Safari Inn

31"x20" oil on canvas As I develop (change, grow, travel down this ever-winding path—insert whatever verb or catchy phrase you like here) as an artist, I often find there are subjects I contemplate addressing again, if only to see how I would handle them now. Having the standard-issue frantic life with the accompanying limited memory capacity, I rarely follow through on these thoughts (wisps, inspirations, contemplations, whirlwinds of inspiration, nodules of creative thought clouds—again—insert whatever noun or phrase you like here). The above is one of those rare subjects. I just think it is such a cool sign AND I almost got killed shooting the plethora of scrap I needed to do it. ••• So, here it is again, embarrassed in globs of oil paint. ••• This painting is currently residing over at the George Billis Gallery/LA, along with two other of my paintings. Please go check them out if you find yourself within a reasonable distance from the gallery. I pasted the gallery's details below for your convenience and viewing pleasure.

George Billis Gallery/LA
July 18 - August 22, 2015
2716 S. La Cienega Boulevard, Los Angeles, CA 90034
310.838.3685 / www.georgebillis.com
Summer Hours: Tuesday - Saturday, 10 am - 5 pm

Posted July 28, 2015

The Black Star Apts

6"x4" oil on masonite panel As promised.... here's the last one! If you can, go to the opening night for The Cityscape Show this Saturday! I will be there along with three of my pieces. See details below

Posted July 16, 2015
 
sold • private collection los angeles, ca






•••••

The Cityscape Show V

July 18 - August 22, 2015
Opening Reception: Saturday, July 18, 5 - 8pm
George Billis Gallery/LA
2716 S. La Cienega Boulevard / Los Angeles, CA 90034
310.838.3685 / la@georgebillis.com
Summer Hours: Tuesday - Saturday, 10:00am - 5:00pm

The Yellow Box Apts

6"x4" oil on masonite panel Yellow is a great color. It being such a weak hue and so easily picked on by the other colors on the palette, the challenges naturally draw me to it. Here is the second of the three apartment paintings up for auction. I will try to post the third on Thursday(ish). In other news... I will have three pieces in the George Billis Gallery's upcoming group show. The opening reception is this Saturday night and the show is called The Cityscape Show V. Details below.

Posted July 14, 2015
 



 
•••••

The Cityscape Show V

July 18 - August 22, 2015
Opening Reception: Saturday, July 18, 5 - 8pm
George Billis Gallery/LA
2716 S. La Cienega Boulevard / Los Angeles, CA 90034
310.838.3685 / la@georgebillis.com
Summer Hours: Tuesday - Saturday, 10:00am - 5:00pm

The Aqua Apts

6"x4" oil on masonite panel I have often been asked if I painted smaller versions/studies of the six mid-century apartment buildings I painted a little while ago. The answer is no. I did however paint three studies of other apartment buildings I may or may not paint larger later on. (You may see all three together below.) Feel free to chime in on whether or not they qualify as possible larger pieces. I am on the fence right now (my usual location). Seeing as how Friday is our National Day of Non-Creativity, I thought I would put the three paintings up of auction one right after the other, 1-2-3, starting with the one I refer to as the "The Aqua Apts."

Posted July 10, 2015
 
sold • private collection front royal, va


 

Einstein, Albert

6"x4" oil on masonite panel This is developing into a bad habit. Whenever a picture of Mr. Einstein and I cross paths, I paint a painting of him. Oh well, I do have worse (much worse) habits, so I guess I can live with this one. Painting from black and white photographs is a great exercise. It brings on my full palette and, as long as I hold my values true, it usually holds together. If it doesn't, I will have ticked off a bunch of dead guys' ghosts.

Instructions |
A) Decide whether each statement below agrees with the painting blog above. Answer yes or no for each, and quote the words from the painting blog that decide it. (i) Safari Inn is a 31"x20" oil painting on canvas. (ii) The artist painted smaller studies of the six mid-century apartment buildings. (iii) The opening reception for The Cityscape Show V runs from 5 to 8 pm on Saturday, July 18.
B) Repeat the painting blog above word for word, starting with "Einstein, Albert" and going on through "dead guys' ghosts.".
C) Finish out the next part of the painting blog above, picking up right after its final sentence.

Material provided |
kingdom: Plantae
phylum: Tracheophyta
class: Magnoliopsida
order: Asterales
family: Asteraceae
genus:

Exercise results |
A)
(i) Yes: "31"x20" oil on canvas"
(ii) No: "I have often been asked if I painted smaller versions/studies of the six mid-century apartment buildings I painted a little while ago. The answer is no."
(iii) Yes: "Opening Reception: Saturday, July 18, 5 - 8pm"

B)
Einstein, Albert

6"x4" oil on masonite panel This is developing into a bad habit. Whenever a picture of Mr. Einstein and I cross paths, I paint a painting of him. Oh well, I do have worse (much worse) habits, so I guess I can live with this one. Painting from black and white photographs is a great exercise. It brings on my full palette and, as long as I hold my values true, it usually holds together. If it doesn't, I will have ticked off a bunch of dead guys' ghosts.

C)
Posted July 7, 2015
 
sold • private collection washington, dc

Old Monrovia Gas Pump

15"x10" oil on masonite panel I have hesitated showing you this painting before, not because of the painting itself, but because of the photograph of the painting. You see, this piece was "professionally" photographed and I had not come to terms with that, until today. So here it is. Whenever I am lucky enough to discuss my paintings with the poor suffering photographer, we often disagree on the outcome, but we almost always find common ground on what it took to achieve that outcome. Our mutual whine isn't about the peaks and valleys of my carvings—they usually can be overcome with good lighting and the use of cross filtering and a subtle voodoo chant (or two). No, our communal angst is focused on my color work. There is always a sentence in our discussion that resembles this: "Man, I love your work, but your @#$%& colors drove me nuts!" To which I respond with a hearty, "Thank you!" ••• Color experimentation is integral to what I do. A result of this push-pull—especially clashing my warms and cools together against their will—is that some of my color mixing has become simplified. Sometimes a color that might have included 5 to 6 members on my palette, may now be made up of only 2 to 4. This usually increases the fight, making it harder to achieve whatever my addled brain is trying to achieve. The painting above may not be the best example of the following, but if you ever see me refer to "sweet" colors, simplified color mixing is often what I am talking about. The purer the color is from the tube, the sweeter it is. I guess sweet is my lazy term for intensity. Or, it could just be me thinking about cookies.

Posted June 30, 2015

Onion Sprouted

6"x4" oil on masonite panel For all of you who were wondering if I still painted these little 4"x6" paintings, the above is your answer. I know that I haven't been doing as many as I used to, but they are useful to me as an artist, so I still do them. And, continuing an age old, time honored artistic tradition, I stole this subject from the kitchen. Pilfering being a natural component of daily painting, how could I walk past this wonderfully bolting onion and not notice (lift) it? Composing paintings in your head (a.k.a. insanity) is another remnant curse and I could just envision this onion balancing the way you see it here. If it didn't cooperate? Well, some sort of nasty sticky stuff could have been employed to make it bend to my will. Happily, the onion chose to cooperate.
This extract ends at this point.